Plus, blaming a mother’s need for a pain control medication in the past may result in maternal guilt over a child’s current problems. By assuming that Tylenol caused a child’s ADHD you are pointing at the mother, as the cause. Resulting in many negative secondary effects for a family dealing with a behavioral disorder. You are making current and future pregnant women struggle with severe pain without any medication options.

Just a few ways reactionary fear could damage people. All to “err on the side of caution.”

Rule of thumb for pregnant moms. There is a chance that everything you do may affect the future development of your child. It is not limited to medication. That is a very heavy responsibility, so take it seriously. Don’t go it alone, and don’t fall for the naturalistic/alt med fallacy. Medications are tested and researched. Yes we find the occasional proverbial “warts” on the treatment. At least we are looking. What you don’t see in the Alt. med research is any indication of any problems. They expect you to assume that everything they do is perfectly safe because it is “Natural”.  Utter nonsense, no treatment is perfectly safe.

My advice for pain control. Avoid medications if you can, not just Tylenol, all medications. Try to use massage therapy, and physical therapy to deal with most general pain complaints. Check with your OB before taking any treatment. Never take any supplement, vitamin, or medicine unless it is under you OB doctor’s direct advice. Always take the smallest dose for the shortest time. Stay away from untested/regulated/and poorly researched alternative medicine. I can tell you what the risks are for your baby with proven medical care. I cannot even guess what the risks are with Alt. Med. Please don’t treat a pregnant mom like she is a selfish murderer because she took some Tylenol in front of you. Tylenol and its generic versions are still the safest pain treatment that can be offered to a pregnant mommy. Pregnant mothers, do not under any circumstances take a Non Steroidal Anti-Inflammatory like OTC ibuprofen. That medicine has proven risks to your unborn child.

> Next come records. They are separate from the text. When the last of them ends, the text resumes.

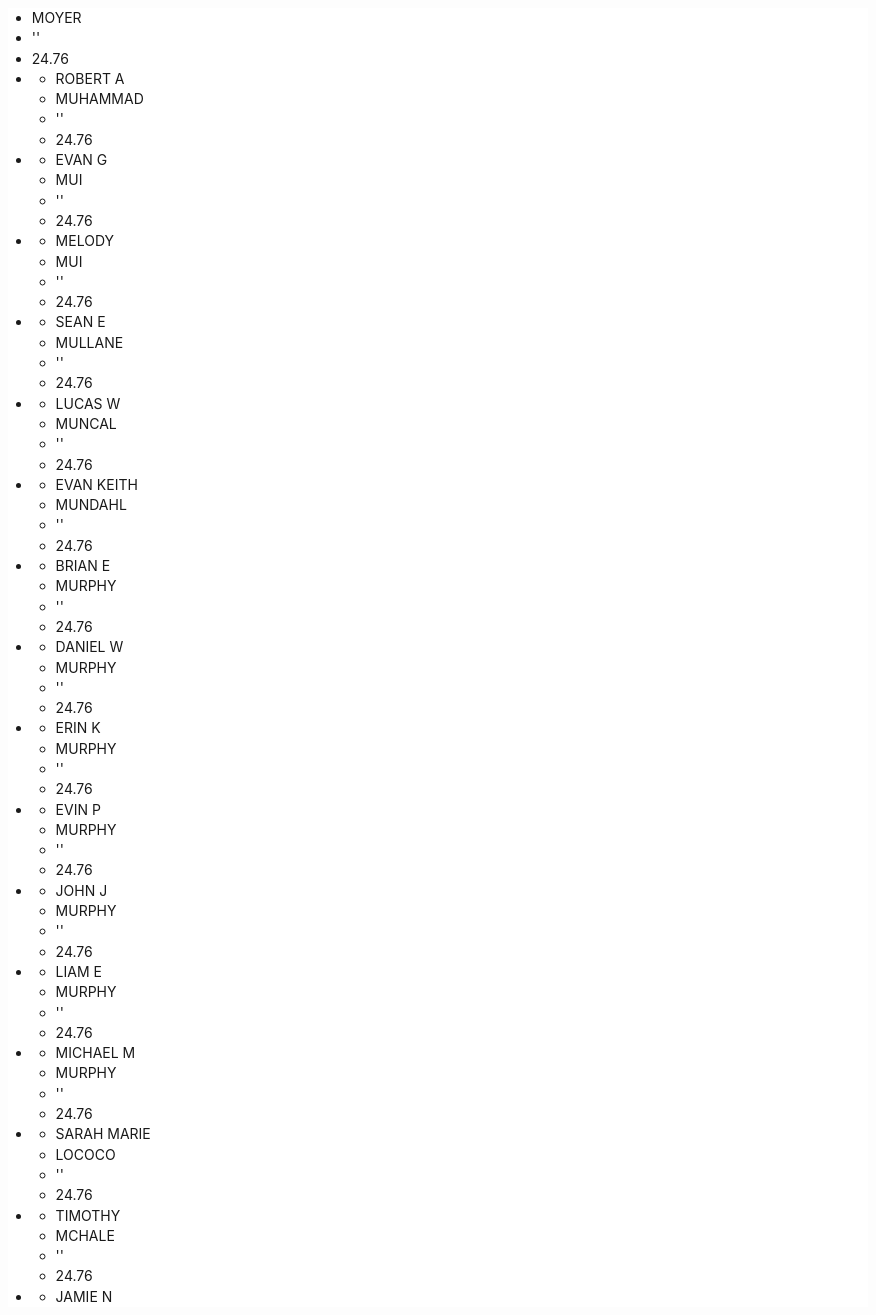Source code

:   - MOYER
  - ''
  - 24.76
- - ROBERT A
  - MUHAMMAD
  - ''
  - 24.76
- - EVAN G
  - MUI
  - ''
  - 24.76
- - MELODY
  - MUI
  - ''
  - 24.76
- - SEAN E
  - MULLANE
  - ''
  - 24.76
- - LUCAS W
  - MUNCAL
  - ''
  - 24.76
- - EVAN KEITH
  - MUNDAHL
  - ''
  - 24.76
- - BRIAN E
  - MURPHY
  - ''
  - 24.76
- - DANIEL W
  - MURPHY
  - ''
  - 24.76
- - ERIN K
  - MURPHY
  - ''
  - 24.76
- - EVIN P
  - MURPHY
  - ''
  - 24.76
- - JOHN J
  - MURPHY
  - ''
  - 24.76
- - LIAM E
  - MURPHY
  - ''
  - 24.76
- - MICHAEL M
  - MURPHY
  - ''
  - 24.76
- - SARAH MARIE
  - LOCOCO
  - ''
  - 24.76
- - TIMOTHY
  - MCHALE
  - ''
  - 24.76
- - JAMIE N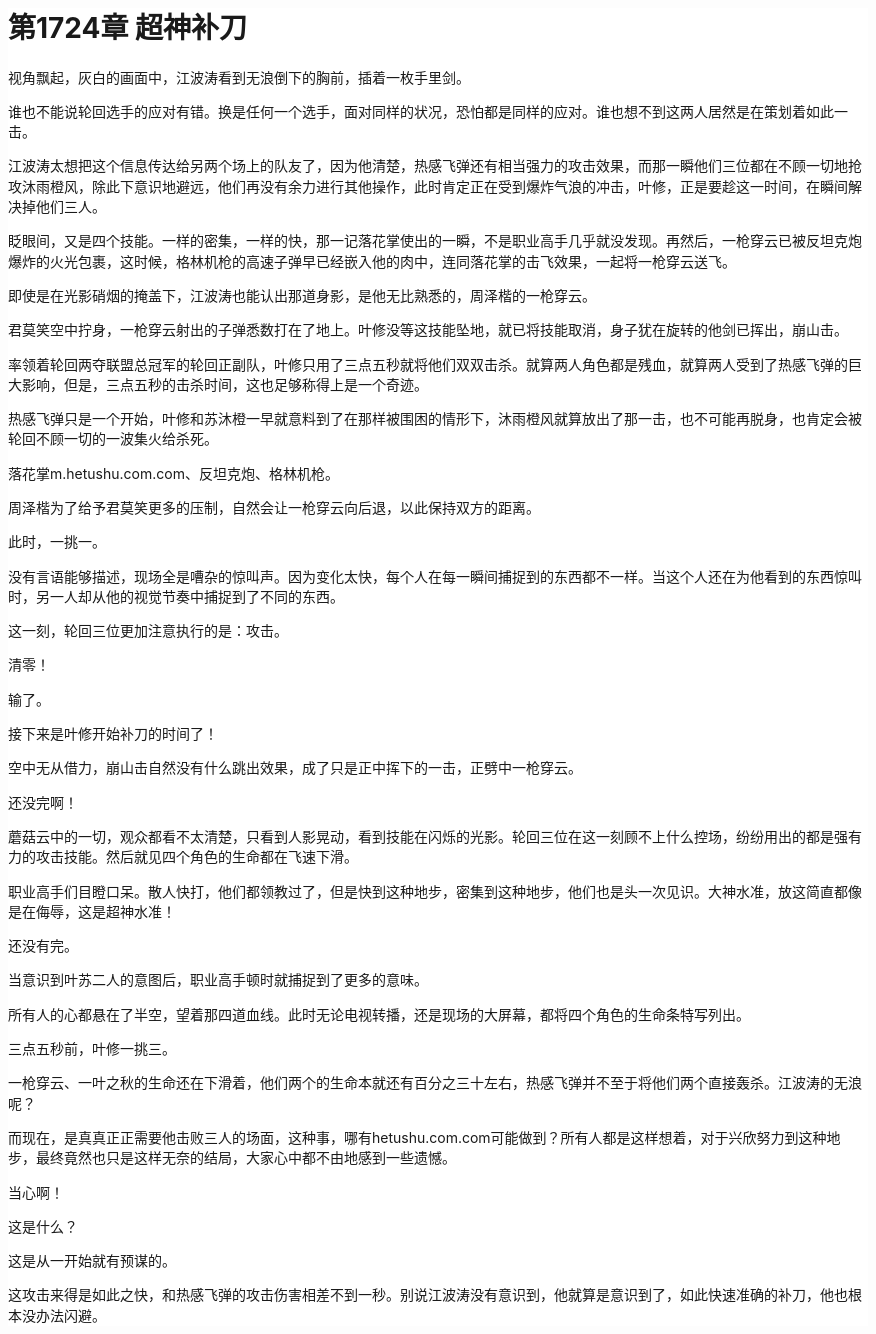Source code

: # 第1724章 超神补刀

视角飘起，灰白的画面中，江波涛看到无浪倒下的胸前，插着一枚手里剑。

谁也不能说轮回选手的应对有错。换是任何一个选手，面对同样的状况，恐怕都是同样的应对。谁也想不到这两人居然是在策划着如此一击。

江波涛太想把这个信息传达给另两个场上的队友了，因为他清楚，热感飞弹还有相当强力的攻击效果，而那一瞬他们三位都在不顾一切地抢攻沐雨橙风，除此下意识地避远，他们再没有余力进行其他操作，此时肯定正在受到爆炸气浪的冲击，叶修，正是要趁这一时间，在瞬间解决掉他们三人。

眨眼间，又是四个技能。一样的密集，一样的快，那一记落花掌使出的一瞬，不是职业高手几乎就没发现。再然后，一枪穿云已被反坦克炮爆炸的火光包裹，这时候，格林机枪的高速子弹早已经嵌入他的肉中，连同落花掌的击飞效果，一起将一枪穿云送飞。

即使是在光影硝烟的掩盖下，江波涛也能认出那道身影，是他无比熟悉的，周泽楷的一枪穿云。

君莫笑空中拧身，一枪穿云射出的子弹悉数打在了地上。叶修没等这技能坠地，就已将技能取消，身子犹在旋转的他剑已挥出，崩山击。

率领着轮回两夺联盟总冠军的轮回正副队，叶修只用了三点五秒就将他们双双击杀。就算两人角色都是残血，就算两人受到了热感飞弹的巨大影响，但是，三点五秒的击杀时间，这也足够称得上是一个奇迹。

热感飞弹只是一个开始，叶修和苏沐橙一早就意料到了在那样被围困的情形下，沐雨橙风就算放出了那一击，也不可能再脱身，也肯定会被轮回不顾一切的一波集火给杀死。

落花掌m.hetushu.com.com、反坦克炮、格林机枪。

周泽楷为了给予君莫笑更多的压制，自然会让一枪穿云向后退，以此保持双方的距离。

此时，一挑一。

没有言语能够描述，现场全是嘈杂的惊叫声。因为变化太快，每个人在每一瞬间捕捉到的东西都不一样。当这个人还在为他看到的东西惊叫时，另一人却从他的视觉节奏中捕捉到了不同的东西。

这一刻，轮回三位更加注意执行的是：攻击。

清零！

输了。

接下来是叶修开始补刀的时间了！

空中无从借力，崩山击自然没有什么跳出效果，成了只是正中挥下的一击，正劈中一枪穿云。

还没完啊！

蘑菇云中的一切，观众都看不太清楚，只看到人影晃动，看到技能在闪烁的光影。轮回三位在这一刻顾不上什么控场，纷纷用出的都是强有力的攻击技能。然后就见四个角色的生命都在飞速下滑。

职业高手们目瞪口呆。散人快打，他们都领教过了，但是快到这种地步，密集到这种地步，他们也是头一次见识。大神水准，放这简直都像是在侮辱，这是超神水准！

还没有完。

当意识到叶苏二人的意图后，职业高手顿时就捕捉到了更多的意味。

所有人的心都悬在了半空，望着那四道血线。此时无论电视转播，还是现场的大屏幕，都将四个角色的生命条特写列出。

三点五秒前，叶修一挑三。

一枪穿云、一叶之秋的生命还在下滑着，他们两个的生命本就还有百分之三十左右，热感飞弹并不至于将他们两个直接轰杀。江波涛的无浪呢？

而现在，是真真正正需要他击败三人的场面，这种事，哪有hetushu.com.com可能做到？所有人都是这样想着，对于兴欣努力到这种地步，最终竟然也只是这样无奈的结局，大家心中都不由地感到一些遗憾。

当心啊！

这是什么？

这是从一开始就有预谋的。

这攻击来得是如此之快，和热感飞弹的攻击伤害相差不到一秒。别说江波涛没有意识到，他就算是意识到了，如此快速准确的补刀，他也根本没办法闪避。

Most risks for pregnant women are well known. Some are overblown fear mongering. This study is interesting, but as tool to determine cause and effect it is useless. Warnings that you may hear about Tylenol and ADHD amount to no more than Fear Mongering and are not medical science.

References:

http://archpedi.jamanetwork.com/article.aspx?articleid=1833486#Abstract.

http://www.tylenol.com/safety-dosing

http://www.cdc.gov/ncbddd/adhd/facts.html

http://www.cdc.gov/pregnancy/

DisclaimerThis post is my personal opinion, it does not reflect the opinion of: my practice, my partners, hospital affiliations, Brian Dunning or my academic affiliations. It is for informational/educational purposes only. It is not intended to replace personal medical evaluation and discussion with your healthcare provider.